The two views clash in important ways. Radigan’s perspective is shaped by Iraq, where he saw, in person, the limits of U.S. power to reshape a tribal society held together only by Saddam’s brutality — a conflict turned worse by Iranian support for insurgency. That fuels his emphasis on theological resilience and inevitable quagmire. In my view, his Shia theology lens risks conflating the Iranian people with the IRGC regime that now cynically controls and weaponizes it — as evidenced by the new religious leader’s elevation in direct defiance of the former Ayatollah’s wishes and the new leader’s own compromised stature. This suggests the regime may prove more brittle under sustained pressure than the martyrdom narrative implies.

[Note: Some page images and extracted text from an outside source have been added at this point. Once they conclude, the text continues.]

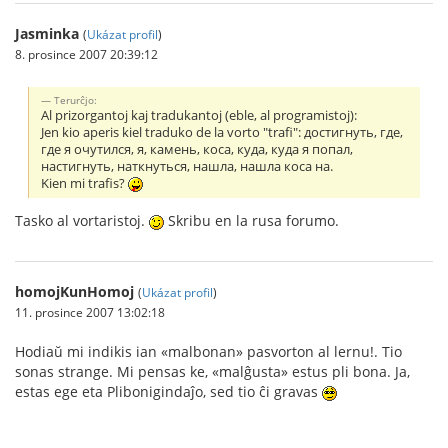
Jasminka
(
Ukázat profil
)
8. prosince 2007 20:39:12
Terurĉjo:
Al prizorgantoj kaj tradukantoj (eble, al programistoj):
Jen kio aperis kiel traduko de la vorto "trafi": достигнуть, где,
где я очутился, я, камень, коса, куда, куда я попал,
настигнуть, наткнуться, нашла, нашла коса на.
Kien mi trafis?
Tasko al vortaristoj.
Skribu en la rusa forumo.
homojKunHomoj
(
Ukázat profil
)
11. prosince 2007 13:02:18
Hodiaŭ mi indikis ian «malbonan» pasvorton al lernu!. Tio
sonas strange. Mi pensas ke, «malĝusta» estus pli bona. Ja,
estas ege eta Plibonigindaĵo, sed tio ĉi gravas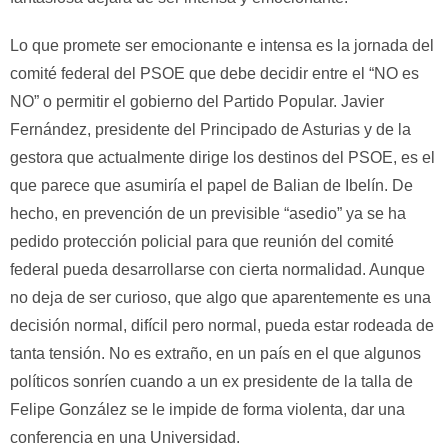
Lo que promete ser emocionante e intensa es la jornada del
comité federal del PSOE que debe decidir entre el “NO es
NO” o permitir el gobierno del Partido Popular. Javier
Fernández, presidente del Principado de Asturias y de la
gestora que actualmente dirige los destinos del PSOE, es el
que parece que asumiría el papel de Balian de Ibelín. De
hecho, en prevención de un previsible “asedio” ya se ha
pedido protección policial para que reunión del comité
federal pueda desarrollarse con cierta normalidad. Aunque
no deja de ser curioso, que algo que aparentemente es una
decisión normal, difícil pero normal, pueda estar rodeada de
tanta tensión. No es extraño, en un país en el que algunos
políticos sonríen cuando a un ex presidente de la talla de
Felipe González se le impide de forma violenta, dar una
conferencia en una Universidad.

Yet the frameworks reinforce each other powerfully. Radigan’s ground-level friction — 6-week trigger, summer earnings pain, desalination risks, regional militias — keeps my models honest on repair lags and escalation. My front-of-the-curve mechanics and flow-inelastic unwind highlight the U.S. advantage that pure operator cynicism can underweight.
The practical synthesis is clear: use his physical timelines to time the exact moment delinquencies spike and the front end snaps. When that credit fracture arrives, the violent reversal in yields, the dollar, and the policy response will be profound.
I recommend keeping some cash and watching for the first clear Hormuz convoy catalyst. When the US fleet enters the Straits, the conflict is functionally “over.” But for now, the conflict continues to evolve (largely as I’ve expected). The opportunity remains.
The Fed’s Credibility Trap Meets the Flow-Inelastic Unwind
The bond market has undergone a violent repricing in recent weeks. Readers may remember that I turned structurally bearish bonds on a seasonal inflation framework last December 2027 Fed funds futures now imply a terminal rate around 3.75%–4.00%. Two-year Treasury yields closed near 3.88–3.91%, the 10-year Treasury yield settled at 4.39%, and equities weakened further—S&P 500 at 6,506.48, Nasdaq at 21,647.61. The US Dollar Index (DXY) ended around 99.50–99.65, elevated on safe-haven flows.
The mainstream narrative claims this stems from a geopolitical energy shock colliding with a Federal Reserve that may be forced to hike to contain oil-driven inflation.
This narrative is structurally false. It fundamentally misunderstands both the internal dynamics of the Fed and the mechanical plumbing of the bond market.